Cowpokes and their stuff everywhere you look!
Big cowboys and little ones.
Horses, cattle, sheep, boots, chaps, saddles, coats, gloves, vests....
You name it, you can buy it there.
And then there's the ranching equipment - gates, trailers, trucks, balers, baling netting. Even those things that you put the cow in to hold her while you're pulling her calf (if you don't know what I mean, ask Mary Connealy!).
My son works at a ranching supply store, and he just informed me that those things are called chutes (who would have thought?). Powder River has just come out with a new one that has solar powered hydraulics. Cool, huh?

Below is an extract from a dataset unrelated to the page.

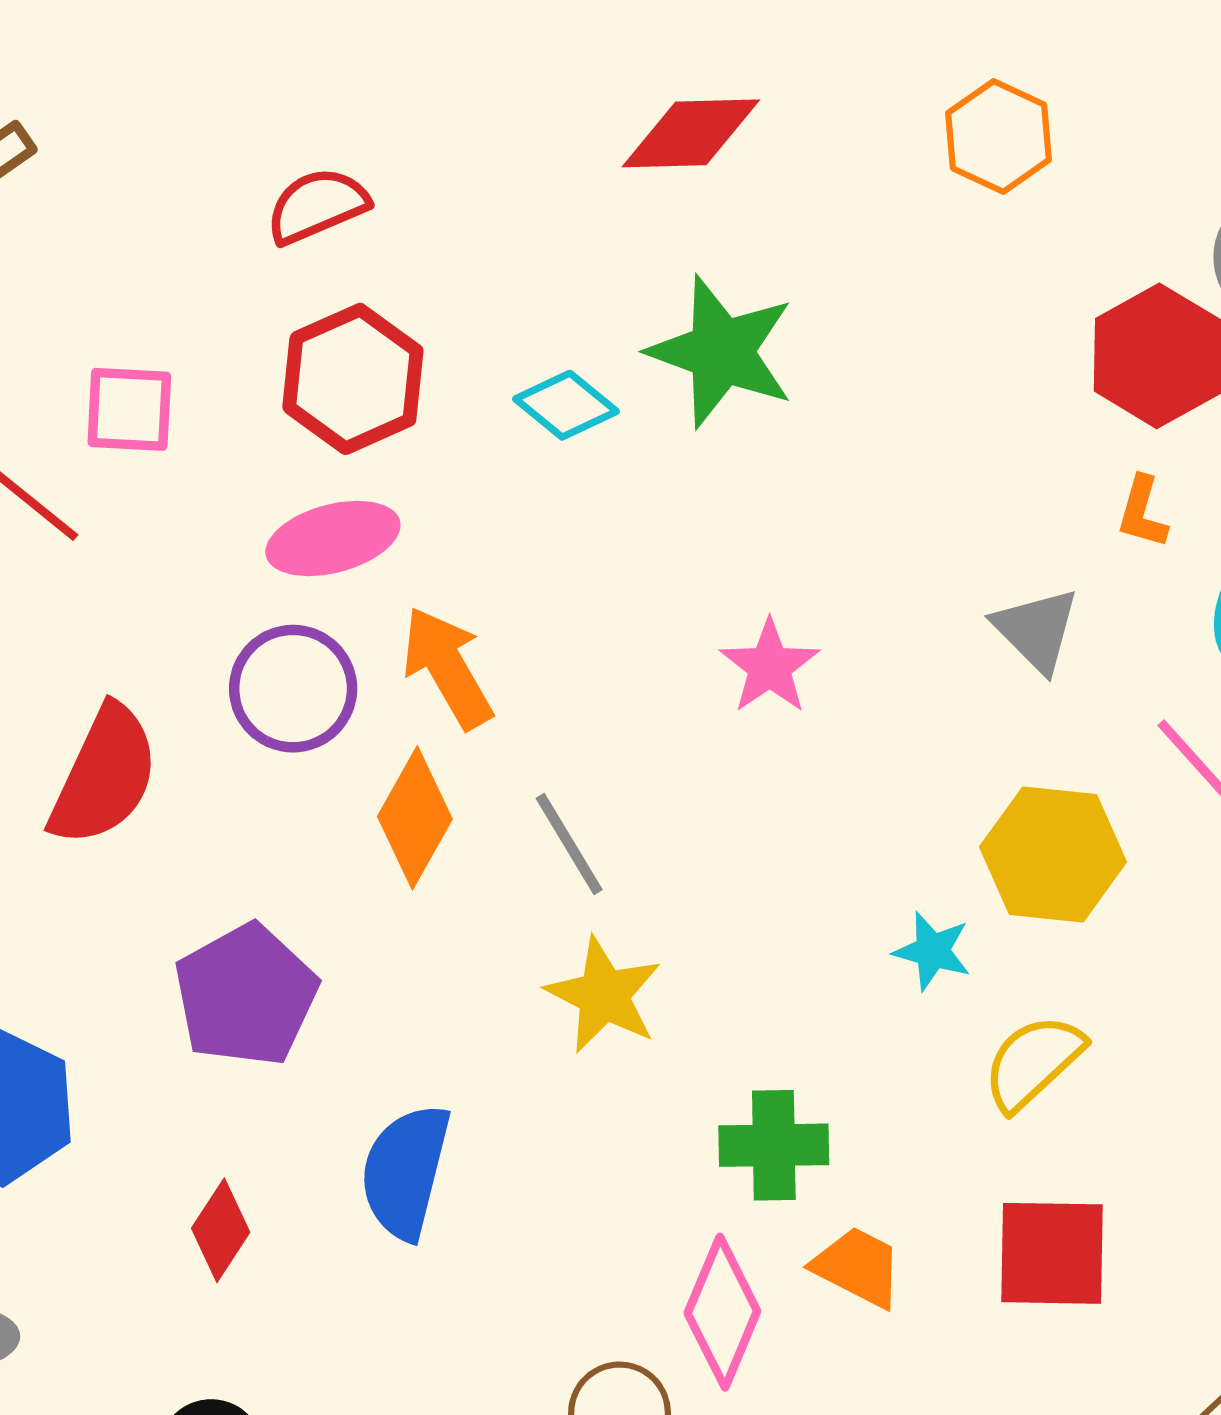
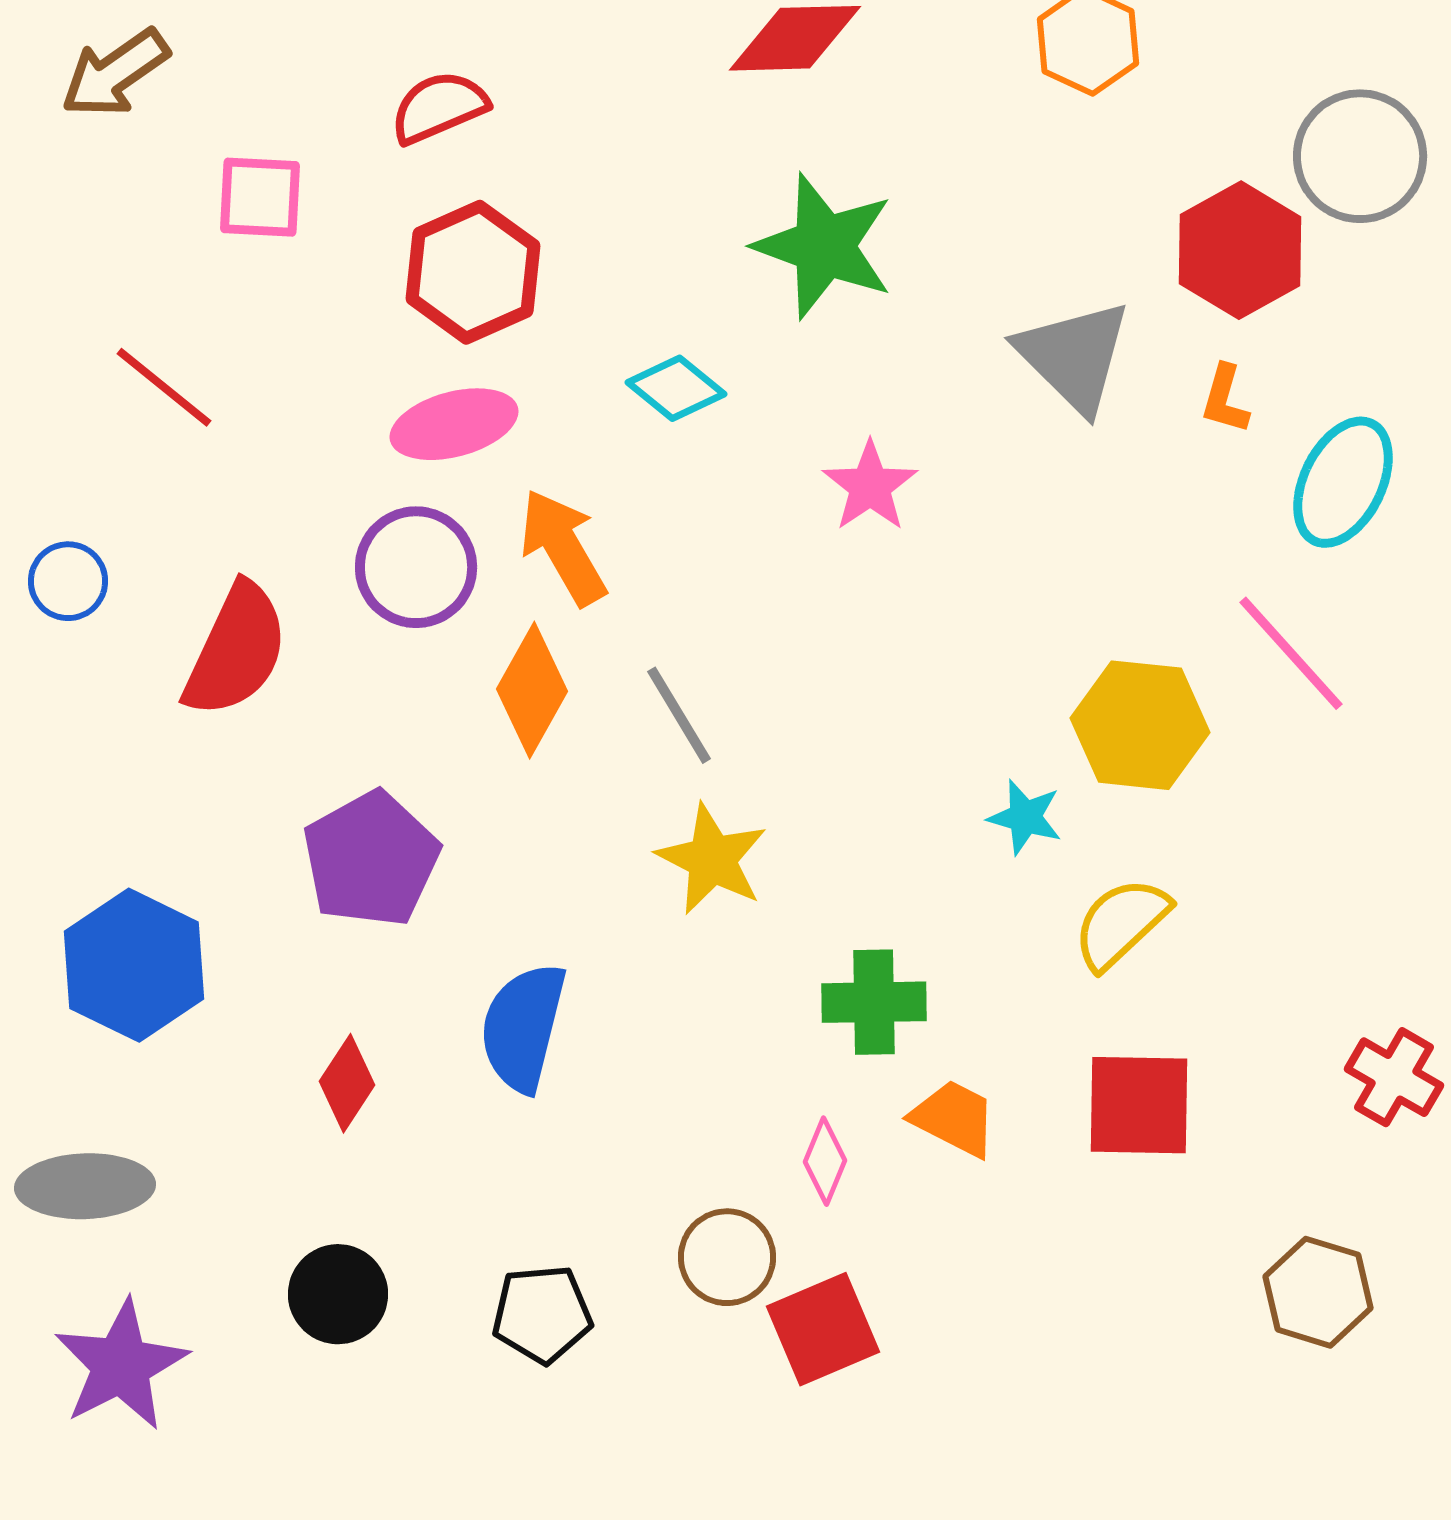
cyan diamond: (566, 405) -> (676, 388), moved
pink square: (129, 409) -> (260, 197), moved
gray triangle: (1036, 630) -> (1074, 356), moved, size x1.4
pink star: (770, 667) -> (870, 486), moved
pink diamond: (722, 1312) -> (825, 1161), size x0.6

And don't forget those cowboy hats!
The hallways of the convention center are filled with people. Cowboys, cowgirls, cowkids, and lots of others just enjoying the atmosphere (like my husband and I).
On Saturday, one of the rodeo clowns was walking around greeting the kids. I admit, I usually don't like clowns, but I have to admire those rodeo clowns. They have a tough job and they do it well. Who else would be crazy enough to try to keep an angry bull from goring the cowboy he just threw off his back?
Along with the people, you might just pass an alpaca or a horse being transported from the arena to their pen. Always a fun sight!
Stock Show week has become my time to try out a new chili recipe. You're going to love this one - if you're a cowboy. It is spicy enough to make you forget your saddle sores. :)
Chuck Wagon Chili
(This is an old recipe from the days of cattle drives and chuck wagons!)
2-3 pounds beef (I used part of the round roast in the picture), cut into 1/2" pieces
2 slices bacon
1 large onion, finely diced
2-3 Tablespoons Salsa Verde
8 ounces tomato sauce
4 Tablespoons chili powder
2 Tablespoons cumin
4 cloves garlic, finely diced
1/2 teaspoon oregano
2-3 cups water
1 cup beef broth (optional)
pinch of cayenne (use your own judgement on how large YOUR pinch should be!)
pinch of thyme
salt and pepper to taste
(flour and additional water will be added in the last step.)
Yes, you read that list right - there are no beans in this chili. In cowboy country, the beans are often cooked separately. This chili can be served over beans, refried beans, rice, or cornbread. But be sure to serve it with something to cut the heat!
In a Dutch oven or large kettle, cook two slices of bacon until done. Remove the bacon and reserve until later.
In the hot bacon grease, cook the beef cubes until brown on all sides.
|About half-way done.|
Now add the remaining ingredients. Simmer for at least an hour, stirring occasionally, adding a little water if necessary.
*A note from the original recipe: "Do not cover unless you're cooking outdoors." Um-hum. I can imagine what those chuck wagon cooks are trying to keep out of the chili.
When it is well cooked, the sauce will look very dark brown - almost black - and the meat will be tender.
20 minutes before serving, thicken the chili with 2 Tablespoons flour mixed in 1/2 cup water. Let simmer for an additional 15-20 minutes.
I served our chili over corn bread, with a piece of bacon for a garnish. For my cornbread recipe, go here: Another Salvo in the Great Cornbread Wars
VERY spicy, but so delicious!
And you can tone down the spiciness by adding less of any of the heat-producing ingredients.
One more shot of the stock show -
The North American Sheep Dog Trials are held on Thursday, along with a sheep shearing contest. I went last year (it was research - really!), and I'm seriously considering going again this year. I love watching the dogs work.
And they remind me of Thatcher's predecessor, my Border Collie, Connor. He was an old man when he died four years ago, and I still miss him. Some dogs just settle themselves into your heart a little deeper than others, don't they?